= Beginning of Section =

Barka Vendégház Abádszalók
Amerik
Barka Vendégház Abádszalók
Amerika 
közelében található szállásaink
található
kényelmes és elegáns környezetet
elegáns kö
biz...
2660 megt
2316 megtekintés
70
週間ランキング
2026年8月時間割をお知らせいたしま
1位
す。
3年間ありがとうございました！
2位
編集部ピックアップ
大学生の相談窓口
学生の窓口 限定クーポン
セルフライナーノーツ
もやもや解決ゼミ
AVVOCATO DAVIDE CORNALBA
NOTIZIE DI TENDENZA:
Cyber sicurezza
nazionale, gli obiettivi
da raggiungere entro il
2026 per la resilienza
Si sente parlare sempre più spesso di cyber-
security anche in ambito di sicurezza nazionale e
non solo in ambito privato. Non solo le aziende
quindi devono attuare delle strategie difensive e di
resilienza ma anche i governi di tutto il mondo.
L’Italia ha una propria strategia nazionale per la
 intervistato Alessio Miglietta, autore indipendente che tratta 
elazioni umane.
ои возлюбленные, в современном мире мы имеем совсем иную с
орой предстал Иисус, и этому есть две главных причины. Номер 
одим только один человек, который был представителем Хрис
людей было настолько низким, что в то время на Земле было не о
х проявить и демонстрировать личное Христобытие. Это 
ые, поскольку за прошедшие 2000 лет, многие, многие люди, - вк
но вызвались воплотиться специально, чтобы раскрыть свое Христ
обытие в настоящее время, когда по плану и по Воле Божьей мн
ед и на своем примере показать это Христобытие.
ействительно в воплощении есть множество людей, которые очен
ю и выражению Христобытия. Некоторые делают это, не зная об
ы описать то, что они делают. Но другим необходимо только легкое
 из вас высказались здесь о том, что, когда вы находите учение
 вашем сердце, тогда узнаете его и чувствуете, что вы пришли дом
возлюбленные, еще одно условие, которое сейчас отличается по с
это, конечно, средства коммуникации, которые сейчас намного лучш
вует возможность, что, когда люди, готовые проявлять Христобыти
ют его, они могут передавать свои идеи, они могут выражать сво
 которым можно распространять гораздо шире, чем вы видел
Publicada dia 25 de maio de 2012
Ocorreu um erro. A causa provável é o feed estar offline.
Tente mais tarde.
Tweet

= End of Section =

Copy out every line of text from all of the material above, character for character and in the same order.

▶ _RESULT FOR THIS EXERCISE_:
Barka Vendégház Abádszalók
Amerik
Barka Vendégház Abádszalók
Amerika 
közelében található szállásaink
található
kényelmes és elegáns környezetet
elegáns kö
biz...
2660 megt
2316 megtekintés
70
週間ランキング
2026年8月時間割をお知らせいたしま
1位
す。
3年間ありがとうございました！
2位
編集部ピックアップ
大学生の相談窓口
学生の窓口 限定クーポン
セルフライナーノーツ
もやもや解決ゼミ
AVVOCATO DAVIDE CORNALBA
NOTIZIE DI TENDENZA:
Cyber sicurezza
nazionale, gli obiettivi
da raggiungere entro il
2026 per la resilienza
Si sente parlare sempre più spesso di cyber-
security anche in ambito di sicurezza nazionale e
non solo in ambito privato. Non solo le aziende
quindi devono attuare delle strategie difensive e di
resilienza ma anche i governi di tutto il mondo.
L’Italia ha una propria strategia nazionale per la
 intervistato Alessio Miglietta, autore indipendente che tratta 
elazioni umane.
ои возлюбленные, в современном мире мы имеем совсем иную с
орой предстал Иисус, и этому есть две главных причины. Номер 
одим только один человек, который был представителем Хрис
людей было настолько низким, что в то время на Земле было не о
х проявить и демонстрировать личное Христобытие. Это 
ые, поскольку за прошедшие 2000 лет, многие, многие люди, - вк
но вызвались воплотиться специально, чтобы раскрыть свое Христ
обытие в настоящее время, когда по плану и по Воле Божьей мн
ед и на своем примере показать это Христобытие.
ействительно в воплощении есть множество людей, которые очен
ю и выражению Христобытия. Некоторые делают это, не зная об
ы описать то, что они делают. Но другим необходимо только легкое
 из вас высказались здесь о том, что, когда вы находите учение
 вашем сердце, тогда узнаете его и чувствуете, что вы пришли дом
возлюбленные, еще одно условие, которое сейчас отличается по с
это, конечно, средства коммуникации, которые сейчас намного лучш
вует возможность, что, когда люди, готовые проявлять Христобыти
ют его, они могут передавать свои идеи, они могут выражать сво
 которым можно распространять гораздо шире, чем вы видел
Publicada dia 25 de maio de 2012
Ocorreu um erro. A causa provável é o feed estar offline.
Tente mais tarde.
Tweet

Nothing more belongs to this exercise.